» **EXERCISE PASSAGE**:
To handle this I wrote a patch which delivered the styles in the html 
formatters output. In much the same way as the html spec formatter does.

I know Aslak Hellesøy has been looking at the editable html stories.

Is it acceptable to have stories have styles embedded in the html 
formatter until Aslak's editable stories project evolves?

I could imagine there are some arguments that the HTML output of stories 
is something people might want to control the look and feel of, more so 
than specs as they are seen more frequently by customers.

Perhapes by default the styles are embedded in the html formatter but if 
a CSS stylesheet is passed to the formatter than it will suppress this 
output and use your custom css.

something like:
ruby stories/all.rb --format html --css my_own.css

--
Joseph Wilk,
http://www.joesniff.co.uk



David Chelimsky wrote:
> On Thu, Jul 24, 2008 at 7:32 AM, Jonathan Leighton
> <[EMAIL PROTECTED]> wrote:
>> Hiya,
>>
>> I am trying to use the HTML Story Formatter in conjunction with
>> CruiseControl.rb. I have got it outputting the stories to a file, but I
>> notice there are CSS and JS files linked in the head, which don't appear
>> to be anywhere in the rspec repository. Are these files available and if
>> so where?

» **TASK REQUIREMENTS**:
Transcribe the portion of the email above about styles in the HTML story formatter between "I could imagine" and "your custom css.", inclusive.

» **GIVEN DATA**:

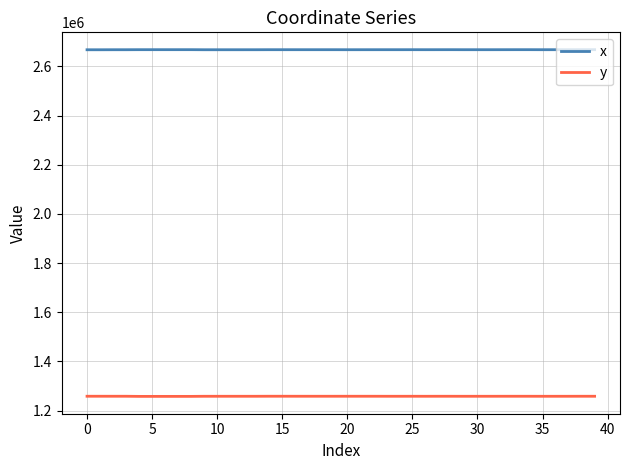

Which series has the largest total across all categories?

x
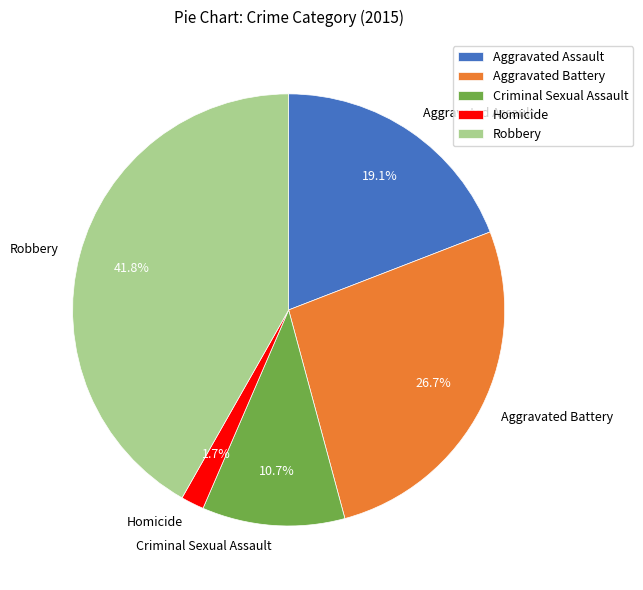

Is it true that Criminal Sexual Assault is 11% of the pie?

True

» **OUTPUT FOR THIS TASK**:
I could imagine there are some arguments that the HTML output of stories 
is something people might want to control the look and feel of, more so 
than specs as they are seen more frequently by customers.

Perhapes by default the styles are embedded in the html formatter but if 
a CSS stylesheet is passed to the formatter than it will suppress this 
output and use your custom css.